RE: Bad News on IE6 XML Support

Hi Bjoern

Didier said:
>c) if the transformation occurs on the server side, this same server just
>got its workload increased especially if the processed XML document is
>dynamically produced by a server side script.

Bjoern said:
I'm sorry but delivering the same XSLT transformation sheet to 1000
clients takes far more resources than one simple transformation.
Dynamically generated documents don't count; those scripts should have
produced XHTML instead of something else.

Didier replies:
Maybe you have some difficulties with the English language but this sentence
fragment makes the difference "especially if the processed XML document is
dynamically produced by a server side script". In this case, the same data
may need to be transformed 1000 times. Now let's take a look at this topic
from a different perspective. Out of these 1000 transactions, make the
hypothesis that 80% of these transactions are PC browser requests (like IE,
Mozilla or Opera) 20% of these transactions ofr other devices WML, VoiceXML,
etc... If you choused a vendor independent strategy to publish your data you
may have chosen an XSLT based strategy. (otherwise forget what I said). If
you do not have a multi-modal strategy I agree, you're better with XHTML or
even more with HTML since this latter has more support from the actual
vendors' tools.

As soon as you increase the number of XSLT enabled processor you gain more
processing power for you server. This sometimes implies reduced costs since,
this process partitioning may mean less servers in your servers' farm, less
rack space costs, etc.. For instance, out of these 80%, if the number of
XSLT enabled browsers increases, then your server has more free processing
time. Same thing for the remaining 20% of WAP or VoiceXML gateways. This
could also be the case if edge content management servers like, for
instance, Akamai support XSLT processing at the edge. Idem for cache servers
(i.e. proxies). The more we have XSLT processing at the edge, the more we
can publish data (instead of presentation) and adapt it to the requesting
device at the edge. This reduces your server workload.
What is missing today is:
a) support for XSLT on WAP2 gateways
b) support for XSLT on VoiceXML gateways
c) support for XSLT on LAN/MAN/intranets proxies
d) support for XSLT on Edge Content Server or Content Delivery networks like
e) Support for XSLT on distributed networks like Gnutella, etc..

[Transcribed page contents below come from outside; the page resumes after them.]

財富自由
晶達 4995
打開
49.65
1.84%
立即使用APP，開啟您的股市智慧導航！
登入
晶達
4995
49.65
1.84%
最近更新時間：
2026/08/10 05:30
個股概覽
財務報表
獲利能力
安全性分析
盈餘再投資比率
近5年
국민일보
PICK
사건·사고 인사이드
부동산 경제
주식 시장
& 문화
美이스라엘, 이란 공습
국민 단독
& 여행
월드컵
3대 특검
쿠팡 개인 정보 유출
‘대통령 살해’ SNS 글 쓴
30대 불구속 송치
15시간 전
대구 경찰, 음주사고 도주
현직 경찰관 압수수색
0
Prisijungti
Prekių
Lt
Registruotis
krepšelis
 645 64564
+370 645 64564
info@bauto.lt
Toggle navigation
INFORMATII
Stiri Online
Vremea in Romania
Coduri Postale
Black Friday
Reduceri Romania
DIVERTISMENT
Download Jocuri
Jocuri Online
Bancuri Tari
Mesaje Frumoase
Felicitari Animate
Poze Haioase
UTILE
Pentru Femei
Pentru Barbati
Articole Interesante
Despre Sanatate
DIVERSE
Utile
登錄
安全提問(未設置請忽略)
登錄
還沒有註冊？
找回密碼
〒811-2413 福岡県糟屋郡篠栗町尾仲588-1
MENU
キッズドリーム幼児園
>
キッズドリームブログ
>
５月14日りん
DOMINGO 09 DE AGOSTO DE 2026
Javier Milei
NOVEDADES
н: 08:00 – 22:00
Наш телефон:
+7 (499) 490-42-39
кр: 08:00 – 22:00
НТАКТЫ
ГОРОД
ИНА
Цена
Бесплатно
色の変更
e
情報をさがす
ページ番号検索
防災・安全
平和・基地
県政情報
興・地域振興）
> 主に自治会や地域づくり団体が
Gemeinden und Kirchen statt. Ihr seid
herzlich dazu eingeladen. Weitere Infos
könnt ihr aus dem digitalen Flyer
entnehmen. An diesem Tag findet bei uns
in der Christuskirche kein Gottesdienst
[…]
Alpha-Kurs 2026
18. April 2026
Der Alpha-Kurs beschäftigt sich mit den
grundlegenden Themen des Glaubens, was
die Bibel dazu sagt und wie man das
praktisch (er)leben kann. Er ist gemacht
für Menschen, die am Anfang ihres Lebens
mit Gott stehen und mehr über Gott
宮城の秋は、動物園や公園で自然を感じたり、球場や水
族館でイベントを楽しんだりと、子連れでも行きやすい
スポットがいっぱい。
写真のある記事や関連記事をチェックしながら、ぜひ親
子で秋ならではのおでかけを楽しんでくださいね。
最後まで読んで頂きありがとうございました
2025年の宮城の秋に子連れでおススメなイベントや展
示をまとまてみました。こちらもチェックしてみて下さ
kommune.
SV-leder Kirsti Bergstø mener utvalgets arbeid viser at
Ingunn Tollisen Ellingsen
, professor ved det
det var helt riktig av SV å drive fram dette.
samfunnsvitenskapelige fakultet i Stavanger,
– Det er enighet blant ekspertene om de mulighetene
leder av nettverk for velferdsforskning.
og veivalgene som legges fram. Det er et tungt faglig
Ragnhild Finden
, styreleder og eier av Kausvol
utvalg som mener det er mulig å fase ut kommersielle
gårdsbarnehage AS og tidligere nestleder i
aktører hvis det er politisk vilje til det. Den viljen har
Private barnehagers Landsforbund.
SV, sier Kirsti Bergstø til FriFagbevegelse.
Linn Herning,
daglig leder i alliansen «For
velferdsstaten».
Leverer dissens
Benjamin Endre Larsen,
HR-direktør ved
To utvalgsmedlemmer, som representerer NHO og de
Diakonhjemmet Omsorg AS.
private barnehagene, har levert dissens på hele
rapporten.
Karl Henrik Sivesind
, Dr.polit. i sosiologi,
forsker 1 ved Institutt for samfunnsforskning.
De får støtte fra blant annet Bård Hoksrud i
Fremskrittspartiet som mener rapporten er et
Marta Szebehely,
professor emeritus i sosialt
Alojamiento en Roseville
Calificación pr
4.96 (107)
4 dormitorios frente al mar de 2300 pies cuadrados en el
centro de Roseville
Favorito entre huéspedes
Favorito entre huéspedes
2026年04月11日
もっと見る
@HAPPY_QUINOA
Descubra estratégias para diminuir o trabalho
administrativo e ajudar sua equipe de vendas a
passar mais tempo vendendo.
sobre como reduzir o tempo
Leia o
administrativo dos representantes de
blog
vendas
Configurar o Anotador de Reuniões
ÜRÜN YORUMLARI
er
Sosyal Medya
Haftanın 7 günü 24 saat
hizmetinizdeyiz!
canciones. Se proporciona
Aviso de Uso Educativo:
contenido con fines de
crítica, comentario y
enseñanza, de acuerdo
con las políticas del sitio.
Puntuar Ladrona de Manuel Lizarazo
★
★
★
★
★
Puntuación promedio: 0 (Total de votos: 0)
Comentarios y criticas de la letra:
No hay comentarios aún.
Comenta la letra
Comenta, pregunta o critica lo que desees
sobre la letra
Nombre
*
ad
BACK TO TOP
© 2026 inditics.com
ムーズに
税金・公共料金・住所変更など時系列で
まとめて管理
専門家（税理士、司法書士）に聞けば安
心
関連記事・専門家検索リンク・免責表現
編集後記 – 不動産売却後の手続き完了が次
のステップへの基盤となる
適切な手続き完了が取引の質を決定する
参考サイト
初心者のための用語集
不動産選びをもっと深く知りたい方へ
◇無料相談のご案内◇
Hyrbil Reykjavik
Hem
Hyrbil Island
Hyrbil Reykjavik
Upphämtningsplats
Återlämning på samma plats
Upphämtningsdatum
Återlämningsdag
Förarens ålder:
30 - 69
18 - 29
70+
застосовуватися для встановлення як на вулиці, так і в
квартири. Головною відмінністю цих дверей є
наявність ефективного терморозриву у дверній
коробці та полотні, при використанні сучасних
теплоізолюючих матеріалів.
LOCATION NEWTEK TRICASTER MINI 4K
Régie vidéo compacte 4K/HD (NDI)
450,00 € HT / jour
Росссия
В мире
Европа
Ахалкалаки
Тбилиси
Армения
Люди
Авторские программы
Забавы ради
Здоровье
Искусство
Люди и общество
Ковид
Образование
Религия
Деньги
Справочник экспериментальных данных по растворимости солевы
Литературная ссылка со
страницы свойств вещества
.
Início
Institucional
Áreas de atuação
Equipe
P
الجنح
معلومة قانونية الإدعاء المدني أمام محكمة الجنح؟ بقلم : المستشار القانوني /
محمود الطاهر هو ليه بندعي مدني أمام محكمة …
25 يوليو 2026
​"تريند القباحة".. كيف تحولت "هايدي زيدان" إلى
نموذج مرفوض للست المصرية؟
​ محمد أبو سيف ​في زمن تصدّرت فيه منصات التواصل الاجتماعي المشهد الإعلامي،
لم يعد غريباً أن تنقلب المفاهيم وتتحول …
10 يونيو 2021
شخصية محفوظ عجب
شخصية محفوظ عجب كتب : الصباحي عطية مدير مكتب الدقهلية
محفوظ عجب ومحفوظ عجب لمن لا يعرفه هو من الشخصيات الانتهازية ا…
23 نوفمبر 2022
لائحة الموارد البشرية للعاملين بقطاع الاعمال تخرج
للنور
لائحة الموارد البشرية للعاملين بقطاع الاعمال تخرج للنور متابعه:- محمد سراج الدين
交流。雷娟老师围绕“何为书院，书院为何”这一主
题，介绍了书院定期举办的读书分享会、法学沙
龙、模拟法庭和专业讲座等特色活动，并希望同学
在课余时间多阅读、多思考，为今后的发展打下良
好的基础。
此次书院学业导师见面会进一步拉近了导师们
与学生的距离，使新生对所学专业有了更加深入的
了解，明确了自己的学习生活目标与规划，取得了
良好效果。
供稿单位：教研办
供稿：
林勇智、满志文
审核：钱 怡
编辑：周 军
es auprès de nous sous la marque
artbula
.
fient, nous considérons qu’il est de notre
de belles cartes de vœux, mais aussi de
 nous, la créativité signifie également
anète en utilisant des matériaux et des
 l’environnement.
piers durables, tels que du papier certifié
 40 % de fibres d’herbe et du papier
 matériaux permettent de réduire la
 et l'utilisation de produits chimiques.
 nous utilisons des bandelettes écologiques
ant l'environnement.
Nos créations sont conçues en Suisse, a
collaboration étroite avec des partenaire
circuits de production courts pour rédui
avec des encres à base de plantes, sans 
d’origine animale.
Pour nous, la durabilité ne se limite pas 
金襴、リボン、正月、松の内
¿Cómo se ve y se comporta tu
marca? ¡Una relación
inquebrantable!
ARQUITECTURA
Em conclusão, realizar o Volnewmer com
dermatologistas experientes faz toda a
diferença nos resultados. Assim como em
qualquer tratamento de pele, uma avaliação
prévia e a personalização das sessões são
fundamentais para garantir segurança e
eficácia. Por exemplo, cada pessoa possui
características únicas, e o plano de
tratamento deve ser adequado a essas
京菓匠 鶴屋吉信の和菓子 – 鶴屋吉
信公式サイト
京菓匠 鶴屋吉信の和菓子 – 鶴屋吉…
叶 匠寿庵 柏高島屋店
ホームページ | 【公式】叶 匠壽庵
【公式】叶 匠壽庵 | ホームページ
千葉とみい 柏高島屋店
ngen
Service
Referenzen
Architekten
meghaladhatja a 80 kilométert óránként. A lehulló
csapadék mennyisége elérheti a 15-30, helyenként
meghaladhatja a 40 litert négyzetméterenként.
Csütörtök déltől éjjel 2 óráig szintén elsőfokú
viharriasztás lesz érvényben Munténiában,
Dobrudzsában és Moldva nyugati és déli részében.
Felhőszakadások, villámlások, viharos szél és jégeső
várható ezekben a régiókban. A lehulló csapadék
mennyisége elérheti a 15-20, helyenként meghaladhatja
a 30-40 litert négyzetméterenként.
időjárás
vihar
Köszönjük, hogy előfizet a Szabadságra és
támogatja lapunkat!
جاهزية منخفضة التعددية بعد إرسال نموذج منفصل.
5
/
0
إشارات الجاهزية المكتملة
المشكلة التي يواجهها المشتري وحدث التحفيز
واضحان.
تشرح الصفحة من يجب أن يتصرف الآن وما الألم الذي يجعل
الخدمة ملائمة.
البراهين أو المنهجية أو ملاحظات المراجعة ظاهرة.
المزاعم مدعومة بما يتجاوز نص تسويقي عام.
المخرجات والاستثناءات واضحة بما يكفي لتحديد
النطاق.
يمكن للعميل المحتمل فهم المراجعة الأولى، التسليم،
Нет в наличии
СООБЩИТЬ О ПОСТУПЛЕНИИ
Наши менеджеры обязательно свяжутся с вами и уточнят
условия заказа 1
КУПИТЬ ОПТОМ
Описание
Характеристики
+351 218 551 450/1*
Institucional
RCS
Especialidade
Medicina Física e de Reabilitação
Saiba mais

So, the whole question about data vs. presentation is the level of support
not only on local browsers but also in gateways, proxies, content delivery
networks, etc... The more we'll have support on these network elements the
more XSLT may be used to  transform the data (modeling language) into
rendition (rendering language). It seems that XSLT as a vendor neutral
language based on markup notation (i.e. itself XML based) is more adapted to
transform a data model encoded in XML into one of the actual vendor neutral
rendering languages (also based on XML: VoiceXML, XHTML basic, SMIL, SVG,
etc...). If the transformation workload is well partitioned on the net,
we'll probably start to see the internet Version 3.0 to show its nose.